Polystyrene is everywhere: your daily serving of yoghurt comes in a polystyrene container, and those disposable knives and forks are made of it too. So is the foam packaging that surrounded your new computer, or that foam cup that holds your coffee.

As useful as polystyrene is, it is also an environmental hazard. Although it is recyclable, much of it still ends up in landfills. It is highly resistant to photolysis (breakdown by sunlight), and at the moment, we’re not certain what microorganisms might feed on polystyrene to break it down. Thus, all that plastic we are dumping in the garbage may be around for hundreds, if not thousands of years.

A team at the University of Leicester wants to change that. They’ve developed a project to investigate what microorganisms might be interested in nibbling on these plastics, and they need your help. All you need is a shovel and a calendar.

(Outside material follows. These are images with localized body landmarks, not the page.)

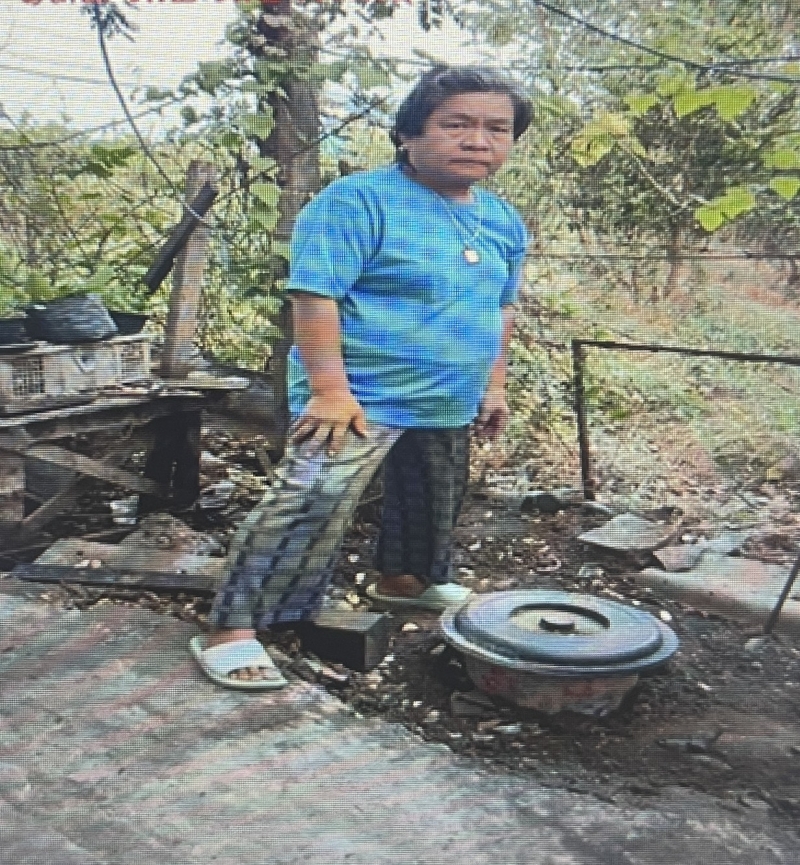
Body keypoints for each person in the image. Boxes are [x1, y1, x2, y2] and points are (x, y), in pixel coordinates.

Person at [190, 65, 533, 689]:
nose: (477, 140)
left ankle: (405, 583)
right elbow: (314, 295)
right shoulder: (356, 202)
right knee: (308, 503)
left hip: (447, 394)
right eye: (456, 124)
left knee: (432, 495)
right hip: (357, 396)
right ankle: (234, 628)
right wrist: (329, 391)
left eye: (496, 129)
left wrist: (494, 384)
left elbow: (501, 308)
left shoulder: (503, 221)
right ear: (408, 134)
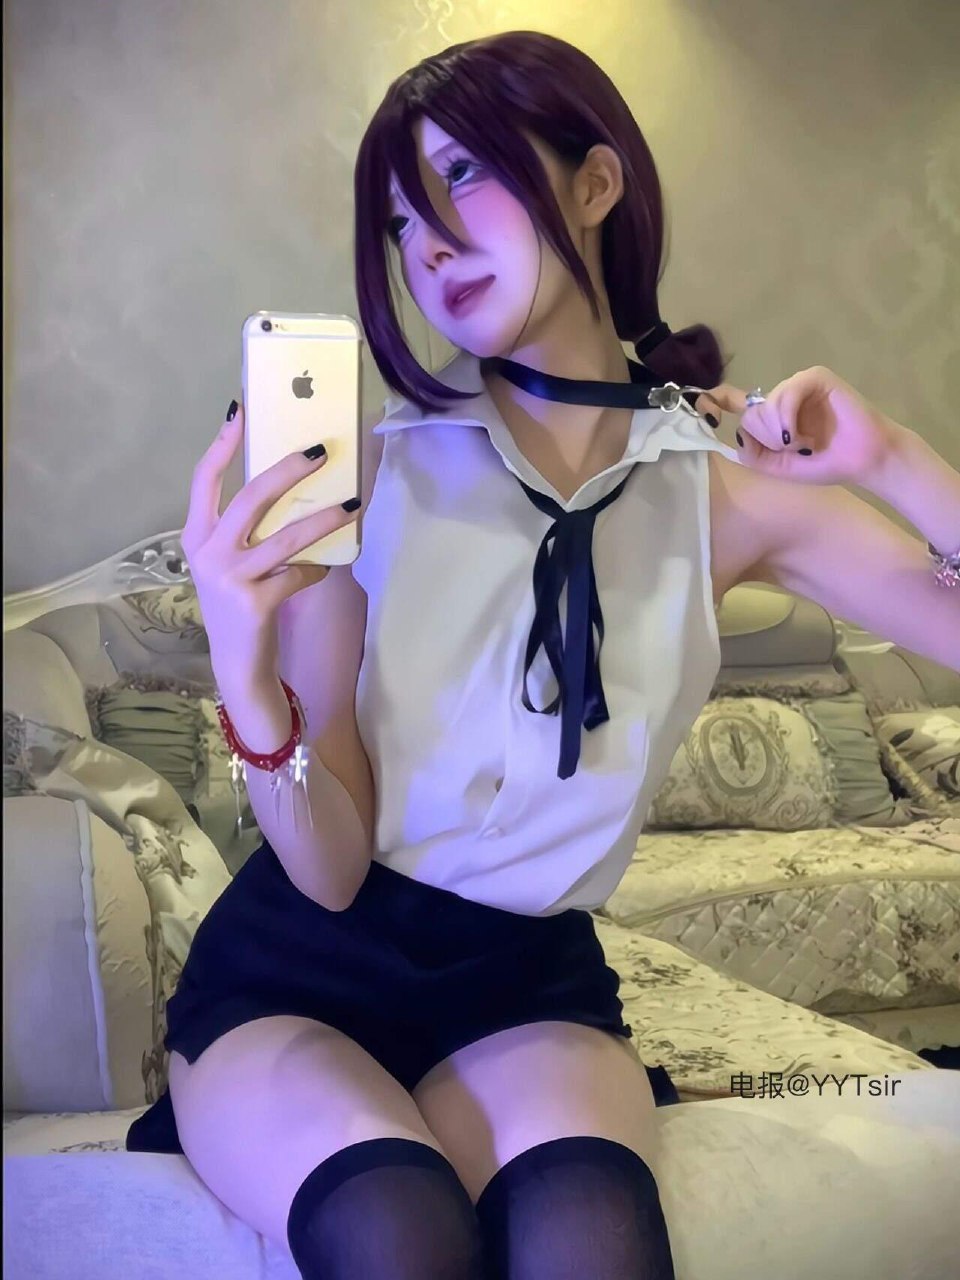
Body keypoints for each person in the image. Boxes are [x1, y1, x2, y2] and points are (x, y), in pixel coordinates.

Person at [126, 29, 960, 1279]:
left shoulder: (721, 485)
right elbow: (330, 870)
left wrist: (892, 458)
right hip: (301, 972)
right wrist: (249, 675)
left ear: (595, 181)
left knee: (593, 1245)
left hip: (526, 975)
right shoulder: (371, 473)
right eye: (400, 218)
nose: (429, 241)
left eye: (463, 175)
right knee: (396, 1232)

After you buy a sampling kit from the team (for just £2.50), you’ll get a package in the mail that contains a strip of expanded polystyrene in a self-seal bag, an experiment protocol, a risk-assessment form and a stamped, addressed envelope for returning the samples. You’ll be asked to bury the strip in your back yard for a certain amount of time, and then dig it up and send it back for analysis.

The team will then culture the bacteria growing on the sample, and attempt to identify the species. Participants whose strips harbour the most polystyrene-eaters will be invited to be authors on the paper reporting the team’s findings.

The citizen science project is part of a larger effort that represents Leicester’s entry into the International Genetically Engineered Machine (iGEM) annual competition.